The mad-rush to stock pantries and refrigerators and the panic-buying erupting since the lockdown announcements, has led me to be more judicious about how I use my groceries. I have been trying to minimize waste, up-cycling left over food and cooking dishes by using available ingredient rather than venturing out to buy new ones.
So, we had stocked up fresh fruits and vegetables to last up to a week, and no surprise, by the end of Friday we had 3 bananas gone all spotty and black because no one wanted to eat a banana every day. I would have felt immensely guilty if I threw them in the waste bin, so I decided to bake them into a beautiful banana walnut cake – a perfect tea time cake. In fact, the uglier the bananas the more delicious the cake turns out to be. The recipe is so forgiving you can easily make this even if you are looking for eggless option or even if you do not have an oven. (See notes for ‘how to’)
1 and ½ cup all-purpose flour /Maida
½ cup refined oil (any flavourless/odourless oil) or ½ cup melted butter
2/3rd cup powdered sugar
1 teaspoon baking powder
1 teaspoon baking soda
1/2 teaspoon salt
3 large ripe bananas
1 large egg
1 teaspoon vanilla extract
1/4th cup butter milk
1/3 cup roughly chopped walnuts
Butter an 8 inch round pan or loaf tin.
Preheat the oven to 180 degrees.
Mash the bananas using a fork and whisk till they form a banana puree. Keep aside
Mix all dry ingredients together in a bowl - flour, baking powder, baking soda, salt and set aside.
Beat oil/butter, sugar for two minutes.
Add 1/3rd of dry ingredients to the sugar mix and gently mix with a spatula
Fold in all the ingredients in this manner – add egg, add 1/3rd dry mix, add banana puree and buttermilk, add remaining dry mix
Lastly add vanilla and fold in a handful of chopped walnuts, reserving a few for the top
Pour in the baking pan/tin and bake for about 30 mins in a convection oven
When taken out of the oven, wait for 10 mins before demoulding the cake
Slice and serve with tea
Eggless version :
Banana cakes are easiest to make eggless as the banana puree lends the ‘eggy’ texture to the cake. For making an eggless version just skip the egg and add 1/3rd to ½ cup of milk. Continue with the recipe as above
If you do not have a traditional convection oven, you can still bake this cake in a make-shift gas-top oven.
For this, you will need a thick bottomed deep pan, a lid – preferably dome shaped that fits the pan perfectly, some salt or cleaned white sand, a wire rack.

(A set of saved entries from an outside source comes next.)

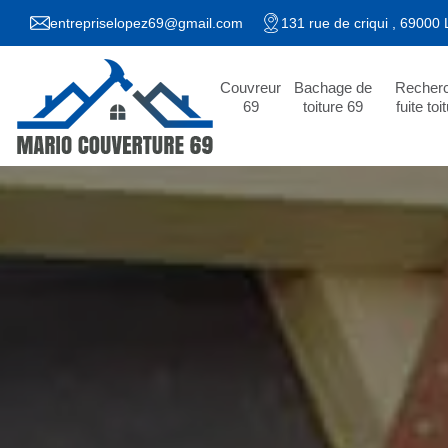
entrepriselopez69@gmail.com
131 rue de criqui , 69000
Couvreur
Bachage de
Recher
69
toiture 69
fuite toi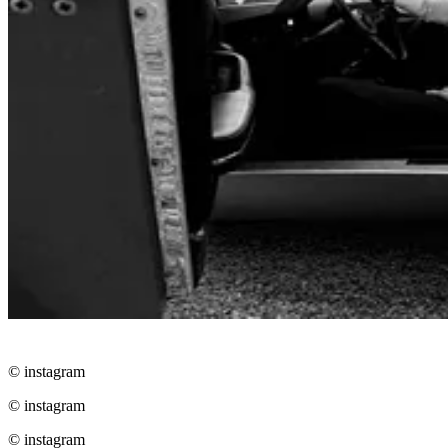
© instagram
© instagram
© instagram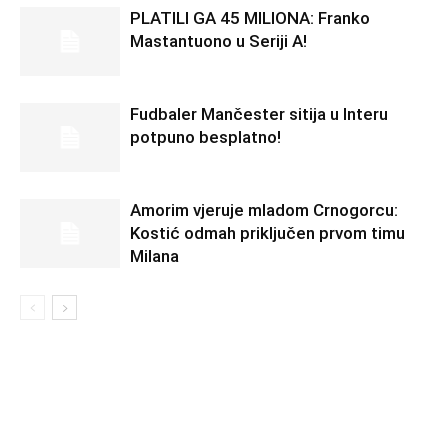
PLATILI GA 45 MILIONA: Franko
Mastantuono u Seriji A!
Fudbaler Mančester sitija u Interu
potpuno besplatno!
Amorim vjeruje mladom Crnogorcu:
Kostić odmah priključen prvom timu
Milana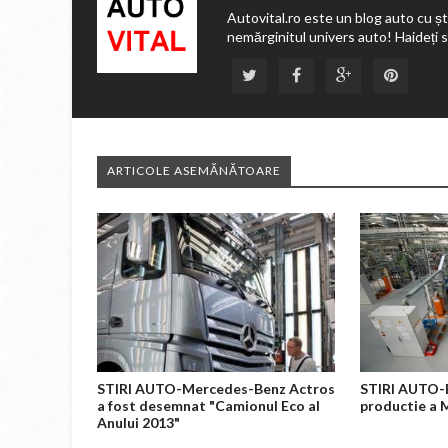
Autovital.ro este un blog auto cu ști
nemărginitul univers auto! Haideți 
ARTICOLE ASEMĂNĂTOARE
STIRI AUTO-Mercedes-Benz Actros
STIRI AUTO-E
a fost desemnat "Camionul Eco al
productie a 
Anului 2013"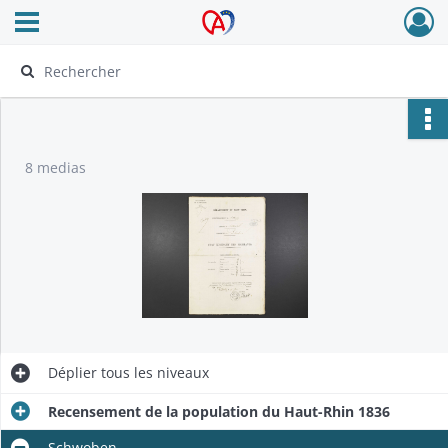
Ouvrir le menu déroulant
Archives Alsace - Colmar
8 medias
Déplier
tous les niveaux
Recensement de la population du Haut-Rhin 1836
Schwoben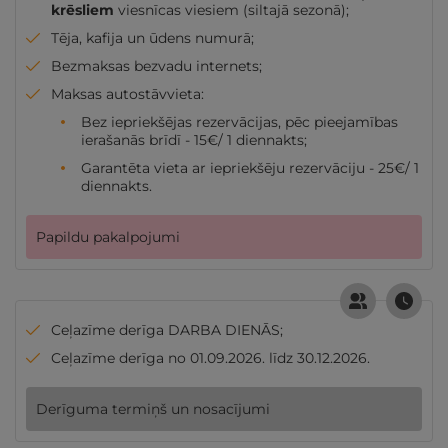
krēsliem
viesnīcas viesiem (siltajā sezonā);
Tēja, kafija un ūdens numurā;
Bezmaksas bezvadu internets;
Maksas autostāvvieta:
Bez iepriekšējas rezervācijas, pēc pieejamības
ierašanās brīdī - 15€/ 1 diennakts;
Garantēta vieta ar iepriekšēju rezervāciju - 25€/ 1
diennakts.
Papildu pakalpojumi
Ceļazīme derīga DARBA DIENĀS;
Ceļazīme derīga no 01.09.2026. līdz 30.12.2026.
Derīguma termiņš un nosacījumi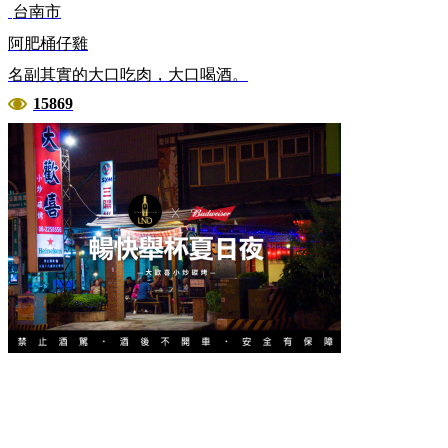
台南市
阿肥桶仔雞
名副其實的大口吃肉，大口喝酒。
15869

You can also use a big pressure cooker without the lid. Replace with another plate to work as a lid. Or alternatively, you can use a big flat iron tawa as the base with a deep dome shaped cover.
The idea is that when you place the cake pan in the centre, there should be enough room to allow for air circulation from all sides as well as enough space on top for the cake to rise. Choose lid carefully to avoid leakage of hot air from the ‘oven’
In the pics below, I have used an Idli maker as the oven.
Fill base of idle maker with a layer of salt, about 1 inch thick.
Keep a wire rack on top
Close the lid and heat the oven for about 10 mins on high flame.
When the batter is ready, keep the cake pan in the centre of the oven and carefully cover the lid.
Reduce the flame to low and bake for about 30 mins
Check the cake by lifting the lid, if you see browning crust, cover with an aluminum foil and continue to bake for 10-20 more minutes.
Total baking time in this oven is slightly longer than a convection.